Romney's technique was devoid of tricks; he made no dangerous experiments, as did Sir Joshua, his downright style was suited to the obvious beauty of his model, with clear steady sweeps of his facile brush, with an expert curve of a limited palette, he placed on his canvas the madders and umbers, the crimson lakes and siennas of his home-ground paints and reproduced with them the firm, rosy flesh tints, the lustrous blue-brown eyes, the auburn locks of Emma.
This method suited his talent, his highly finished work was inclined to be hard, lacking in atmosphere and rather like a painting on porcelain; but in these rapid studies there was breadth and freedom, and they satisfy the eye even when they are unfinished.
In common with the portraitists of his day Romney painted his sitters in a steady studio light that cast only a pale shadow on the face and with imaginary backgrounds, like drop-cloths, that had no relation to the subjects of the picture, but which were hastily roughed in to throw up the figures to advantage. In his ardent studies of Emma, Romney kept to the Titian-like colourings of which he was fond, solid, rich, a golden cream, a rosy white in the carnation, fresh crimson lips, and hair varying according to the scheme of the picture, but always warm in tone, even too hot in the shadows.
Sometimes the Emma pictures were clumsy in finish, the face appearing like a mask, the arms and hands boneless, the figure without structure, the drapery wooden, but this body of work represented a definite achievement in art, which must be credited to both painter and model.
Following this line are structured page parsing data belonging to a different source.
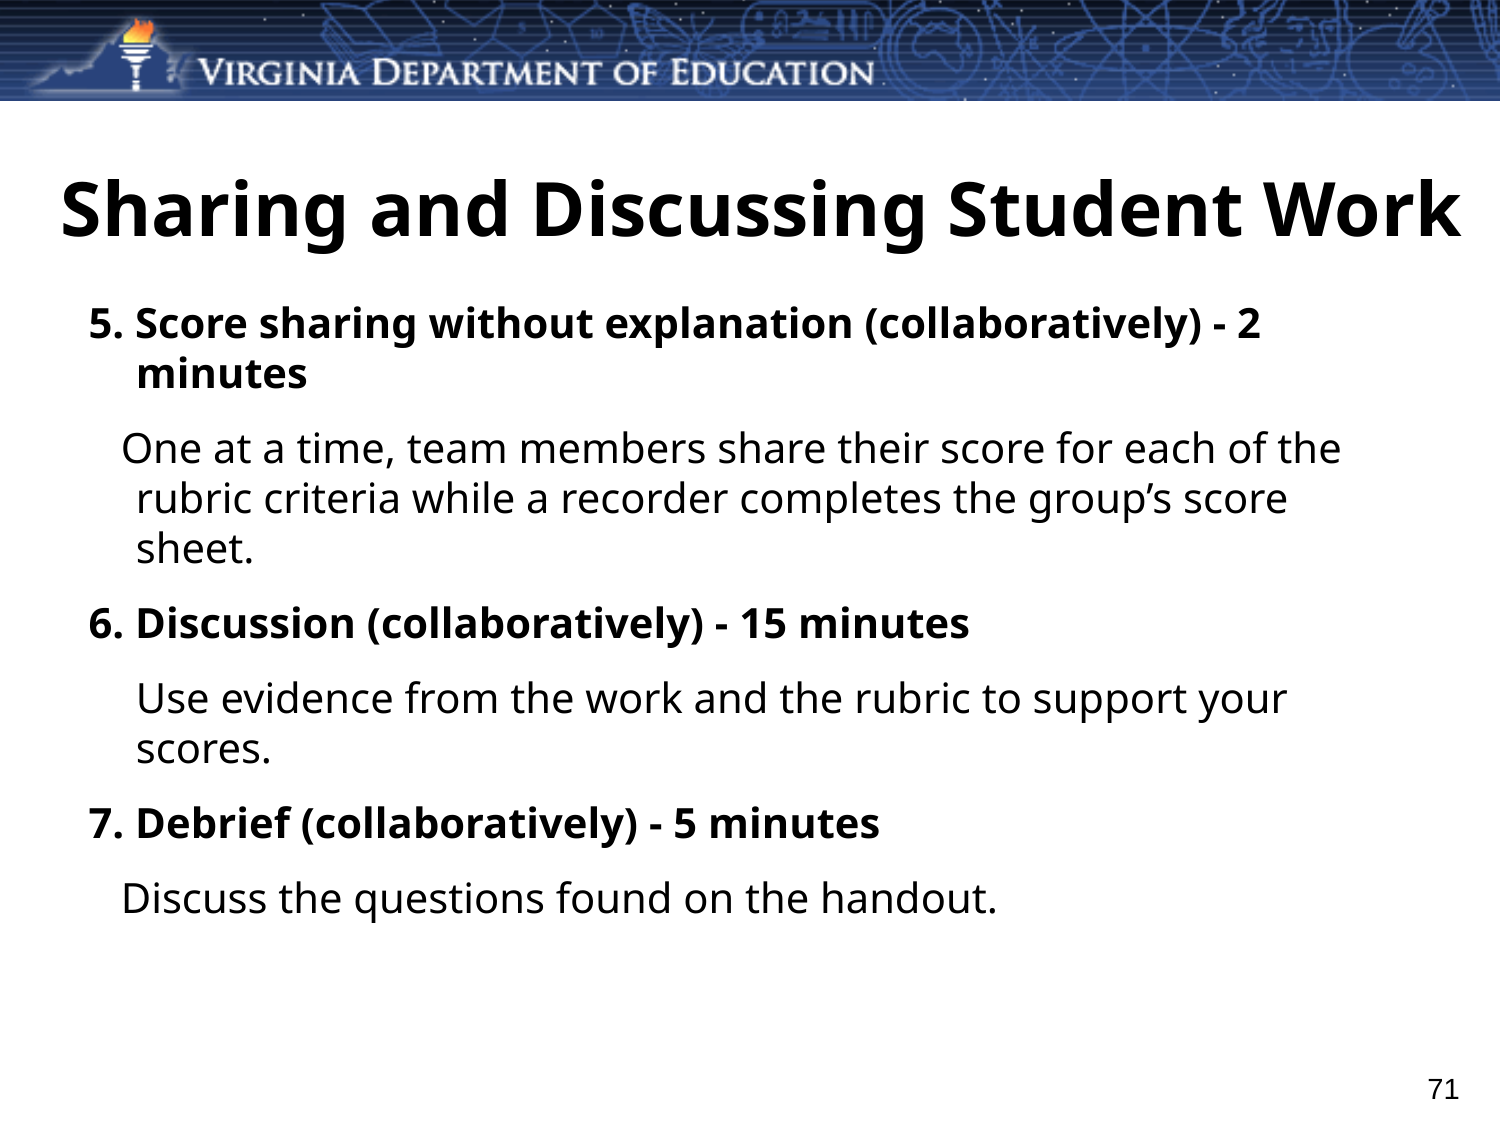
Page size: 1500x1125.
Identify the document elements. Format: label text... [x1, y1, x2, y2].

picture [0, 0, 1500, 101]
list 5. Score sharing without explanation (collaboratively) - 2 minutes One at a time, team members share their score for each of the rubric criteria while a recorder completes the group’s score sheet. 6. Discussion (collaboratively) - 15 minutes Use evidence from the work and the rubric to support your scores. 7. Debrief (collaboratively) - 5 minutes Discuss the questions found on the handout. [45, 281, 1366, 1082]
slide_number 71 [1125, 1062, 1475, 1125]
title Sharing and Discussing Student Work [45, 112, 1500, 301]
Possibly the most beautiful of all these portraits of Emma is the Ariadne, an exquisite, tender painting where the simple, downcast girl in her plain English attire is as delicate as a rose-petal blown on the canvas. Romney admired what he considered a natural beauty; he disliked the great ladies of Francois Boucher, product of the dressmaker and the dancing master, the grisettes and villagers of Greuze, product of the theatre and the circulating-library novel, and he painted his Emma without frippery or adornment.
Her loveliness was indeed natural, that of the moorland, not the Court, the dairy, not the drawing-room, and even those who found it lacking in breeding, subtlety or refinement had to admit that it owed nothing to the cosmetic box, the hairdresser, the jeweller, or the costumier; Emma's beauty shone most triumphantly in a gown cut like that of a servant-maid with a yard of gauze for a scarf or a milkmaid's straw for a hat.
Romney, himself a peasant, saw no defect that needed softening in the robust and lustrous Emma, when during four years she made his life happy by posing to him, but it is possible that Charles Greville, looking at her with the critical eye of familiarity, and the detached appraisal of the expert, began to perceive the coarseness of the country-girl beneath the glow of the Hebe, the vulgarity of the servant beneath the rich outlines of the goddess; certain it is that after two years' possession of this treasure, he began to scheme how he might be rid of her with full advantage to himself.